Collected data

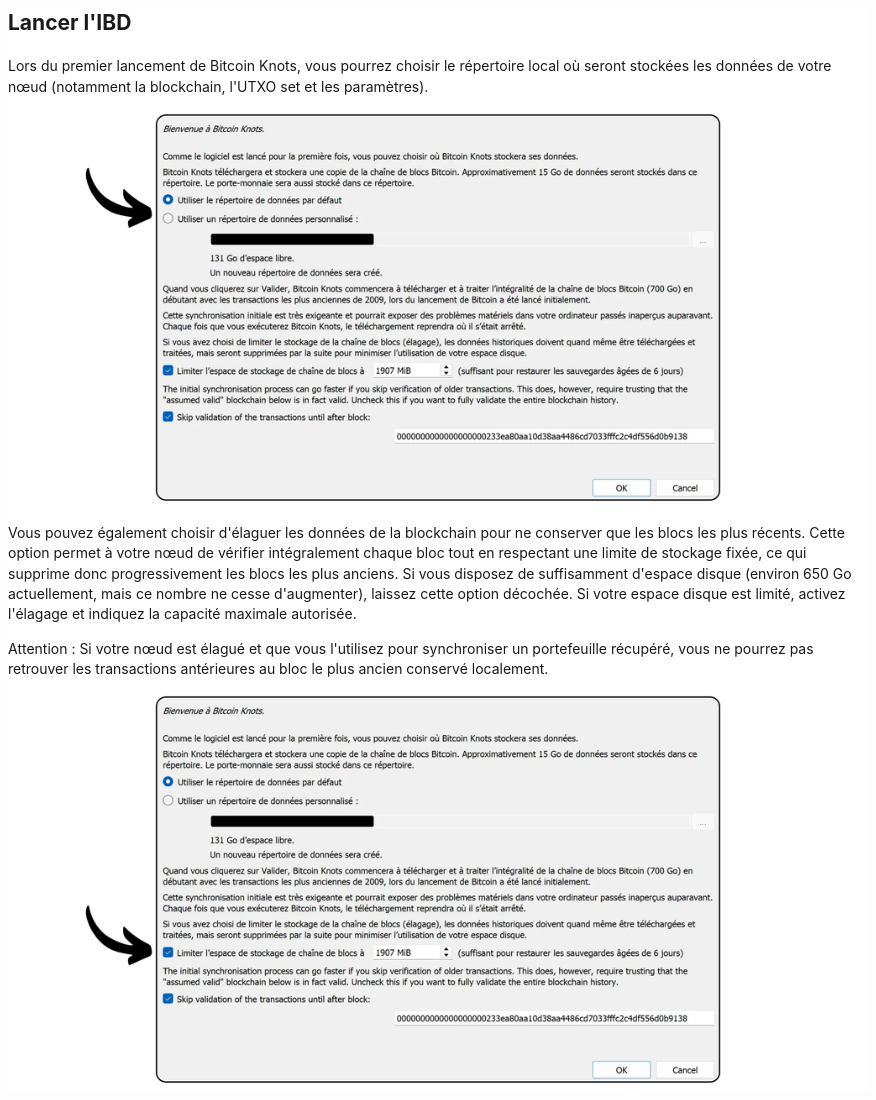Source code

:## Lancer l'IBD

Lors du premier lancement de Bitcoin Knots, vous pourrez choisir le répertoire local où seront stockées les données de votre nœud (notamment la blockchain, l'UTXO set et les paramètres).

![Image](assets/fr/04.webp)

Vous pouvez également choisir d'élaguer les données de la blockchain pour ne conserver que les blocs les plus récents. Cette option permet à votre nœud de vérifier intégralement chaque bloc tout en respectant une limite de stockage fixée, ce qui supprime donc progressivement les blocs les plus anciens. Si vous disposez de suffisamment d'espace disque (environ 650 Go actuellement, mais ce nombre ne cesse d'augmenter), laissez cette option décochée. Si votre espace disque est limité, activez l'élagage et indiquez la capacité maximale autorisée.

Attention : Si votre nœud est élagué et que vous l'utilisez pour synchroniser un portefeuille récupéré, vous ne pourrez pas retrouver les transactions antérieures au bloc le plus ancien conservé localement.

![Image](assets/fr/05.webp)
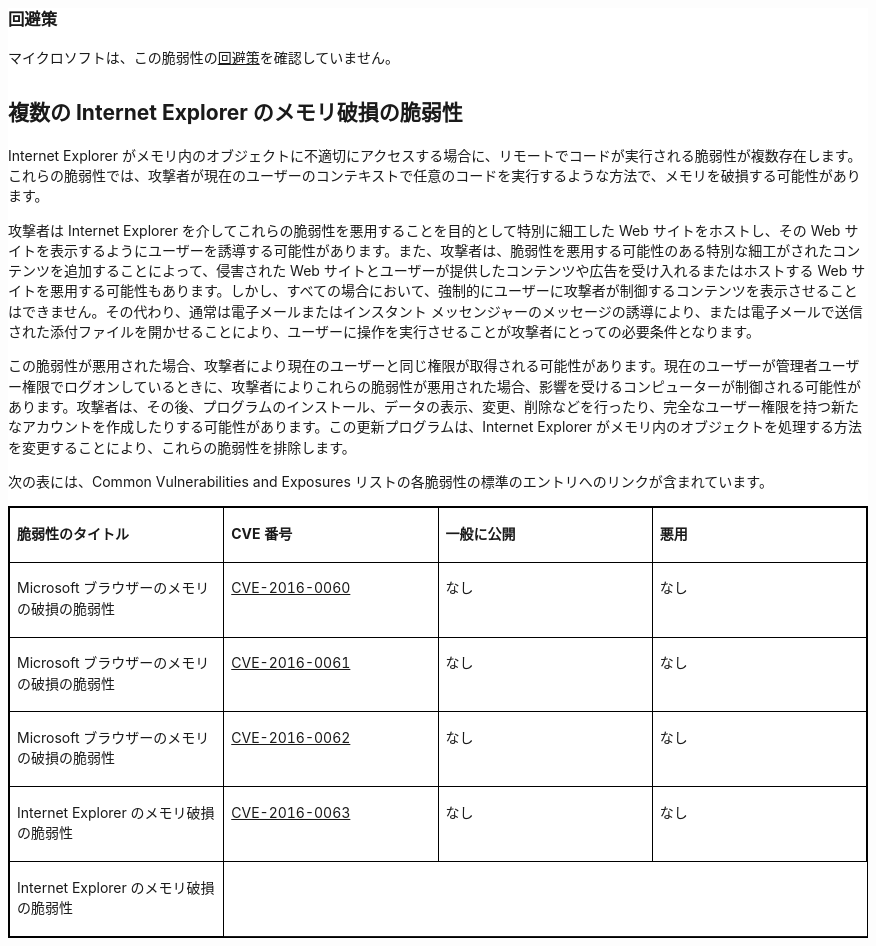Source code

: ### 回避策
  
マイクロソフトは、この脆弱性の[回避策](https://technet.microsoft.com/ja-jp/library/security/dn848375.aspx)を確認していません。
  
複数の Internet Explorer のメモリ破損の脆弱性  
---------------------------------------------
  
Internet Explorer がメモリ内のオブジェクトに不適切にアクセスする場合に、リモートでコードが実行される脆弱性が複数存在します。これらの脆弱性では、攻撃者が現在のユーザーのコンテキストで任意のコードを実行するような方法で、メモリを破損する可能性があります。
  
攻撃者は Internet Explorer を介してこれらの脆弱性を悪用することを目的として特別に細工した Web サイトをホストし、その Web サイトを表示するようにユーザーを誘導する可能性があります。また、攻撃者は、脆弱性を悪用する可能性のある特別な細工がされたコンテンツを追加することによって、侵害された Web サイトとユーザーが提供したコンテンツや広告を受け入れるまたはホストする Web サイトを悪用する可能性もあります。しかし、すべての場合において、強制的にユーザーに攻撃者が制御するコンテンツを表示させることはできません。その代わり、通常は電子メールまたはインスタント メッセンジャーのメッセージの誘導により、または電子メールで送信された添付ファイルを開かせることにより、ユーザーに操作を実行させることが攻撃者にとっての必要条件となります。
  
この脆弱性が悪用された場合、攻撃者により現在のユーザーと同じ権限が取得される可能性があります。現在のユーザーが管理者ユーザー権限でログオンしているときに、攻撃者によりこれらの脆弱性が悪用された場合、影響を受けるコンピューターが制御される可能性があります。攻撃者は、その後、プログラムのインストール、データの表示、変更、削除などを行ったり、完全なユーザー権限を持つ新たなアカウントを作成したりする可能性があります。この更新プログラムは、Internet Explorer がメモリ内のオブジェクトを処理する方法を変更することにより、これらの脆弱性を排除します。
  
次の表には、Common Vulnerabilities and Exposures リストの各脆弱性の標準のエントリへのリンクが含まれています。

<p> </p>
<table style="border:1px solid black;">
<colgroup>
<col width="25%" />
<col width="25%" />
<col width="25%" />
<col width="25%" />
</colgroup>
<tbody>
<tr class="odd">
<td style="border:1px solid black;"><p><strong>脆弱性のタイトル</strong></p></td>
<td style="border:1px solid black;"><p><strong>CVE 番号</strong></p></td>
<td style="border:1px solid black;"><p><strong>一般に公開</strong></p></td>
<td style="border:1px solid black;"><p><strong>悪用</strong></p></td>
</tr>
<tr class="even">
<td style="border:1px solid black;"><p>Microsoft ブラウザーのメモリの破損の脆弱性</p></td>
<td style="border:1px solid black;"><p><a href="http://www.cve.mitre.org/cgi-bin/cvename.cgi?name=cve-2016-0060">CVE-2016-0060</a></p></td>
<td style="border:1px solid black;"><p>なし</p></td>
<td style="border:1px solid black;"><p>なし</p></td>
</tr>
<tr class="odd">
<td style="border:1px solid black;"><p>Microsoft ブラウザーのメモリの破損の脆弱性</p></td>
<td style="border:1px solid black;"><p><a href="http://www.cve.mitre.org/cgi-bin/cvename.cgi?name=cve-2016-0061">CVE-2016-0061</a></p></td>
<td style="border:1px solid black;"><p>なし</p></td>
<td style="border:1px solid black;"><p>なし</p></td>
</tr>
<tr class="even">
<td style="border:1px solid black;"><p>Microsoft ブラウザーのメモリの破損の脆弱性</p></td>
<td style="border:1px solid black;"><p><a href="http://www.cve.mitre.org/cgi-bin/cvename.cgi?name=cve-2016-0062">CVE-2016-0062</a></p></td>
<td style="border:1px solid black;"><p>なし</p></td>
<td style="border:1px solid black;"><p>なし</p></td>
</tr>
<tr class="odd">
<td style="border:1px solid black;"><p>Internet Explorer のメモリ破損の脆弱性</p></td>
<td style="border:1px solid black;"><p><a href="http://www.cve.mitre.org/cgi-bin/cvename.cgi?name=cve-2016-0063">CVE-2016-0063</a></p></td>
<td style="border:1px solid black;"><p>なし</p></td>
<td style="border:1px solid black;"><p>なし</p></td>
</tr>
<tr class="even">
<td style="border:1px solid black;"><p>Internet Explorer のメモリ破損の脆弱性</p></td>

- THE PROBLEM
Can you rewrite the stretch of the listing from the line containing "複数の Internet Explorer のメモリ破損の脆弱性" through the line containing "攻撃者は Internet Explorer", swapping "Web サイト" for "ウェブサイト" and leaving everything else unchanged? Give back only those lines.

- OUTPUT
複数の Internet Explorer のメモリ破損の脆弱性  
---------------------------------------------
  
Internet Explorer がメモリ内のオブジェクトに不適切にアクセスする場合に、リモートでコードが実行される脆弱性が複数存在します。これらの脆弱性では、攻撃者が現在のユーザーのコンテキストで任意のコードを実行するような方法で、メモリを破損する可能性があります。
  
攻撃者は Internet Explorer を介してこれらの脆弱性を悪用することを目的として特別に細工した ウェブサイトをホストし、その ウェブサイトを表示するようにユーザーを誘導する可能性があります。また、攻撃者は、脆弱性を悪用する可能性のある特別な細工がされたコンテンツを追加することによって、侵害された ウェブサイトとユーザーが提供したコンテンツや広告を受け入れるまたはホストする ウェブサイトを悪用する可能性もあります。しかし、すべての場合において、強制的にユーザーに攻撃者が制御するコンテンツを表示させることはできません。その代わり、通常は電子メールまたはインスタント メッセンジャーのメッセージの誘導により、または電子メールで送信された添付ファイルを開かせることにより、ユーザーに操作を実行させることが攻撃者にとっての必要条件となります。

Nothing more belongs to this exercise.